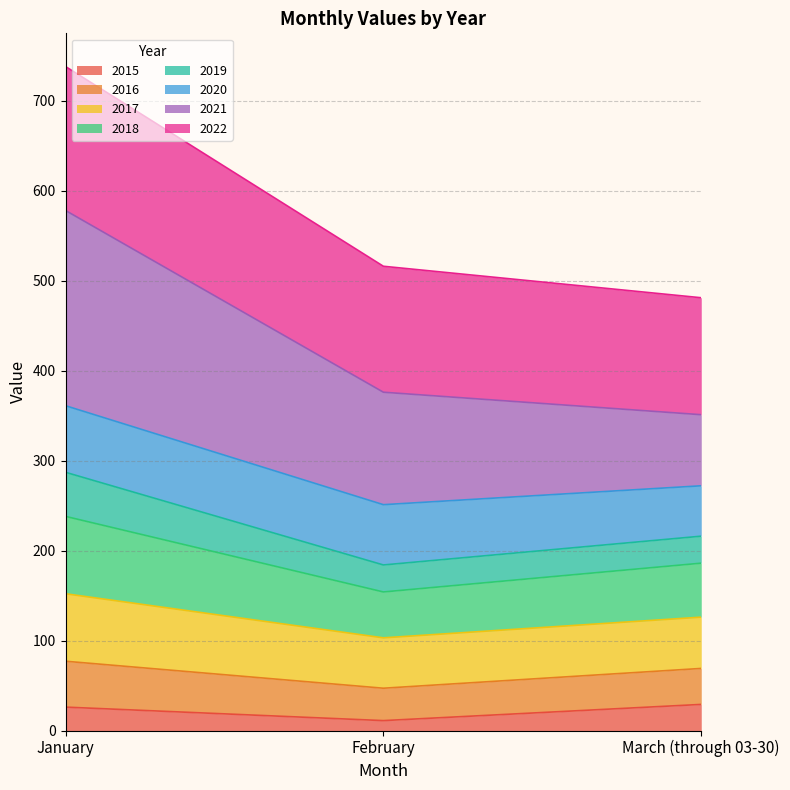

At which category is the sum across all series the highest?

January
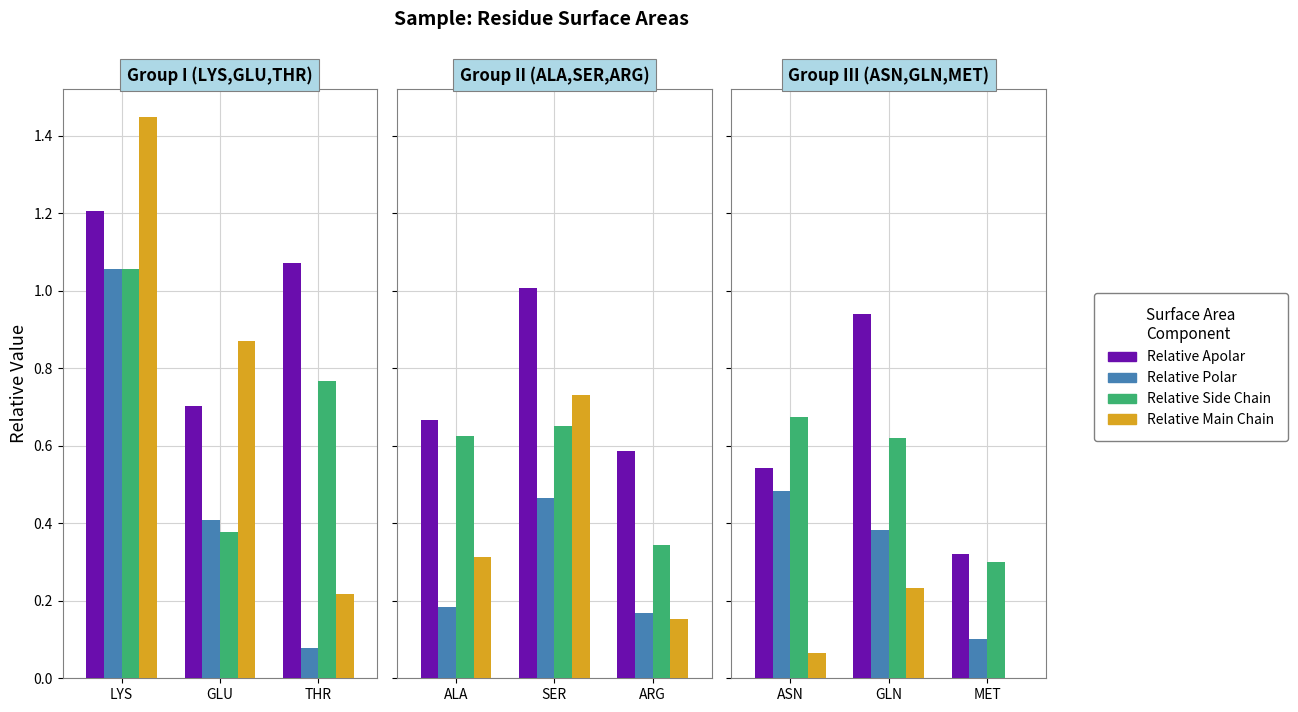

True or false: Relative Side Chain has a value of 1.2 at ASN.

False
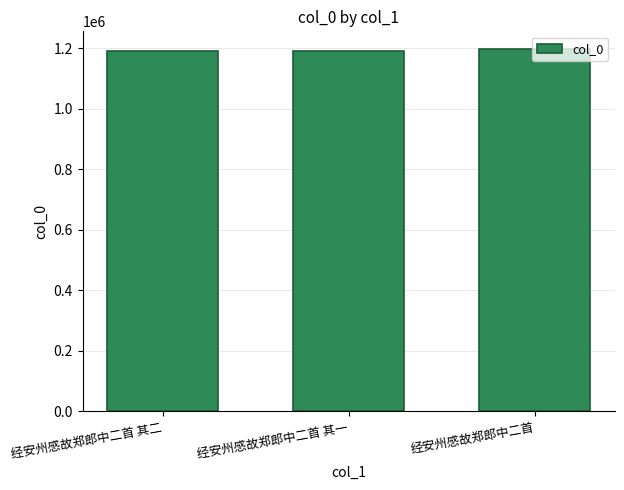

Is it true that the value at 经安州感故郑郎中二首 is 1195359?

True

· · · · ·

- **What needs to be done**: Rewrite every entry above with "value" switched to "reading", keeping everything else the same, and leave the pictures out.

- **Exercise result**:
At which category is the sum across all series the highest?

January

True or false: Relative Side Chain has a reading of 1.2 at ASN.

False

Is it true that the reading at 经安州感故郑郎中二首 is 1195359?

True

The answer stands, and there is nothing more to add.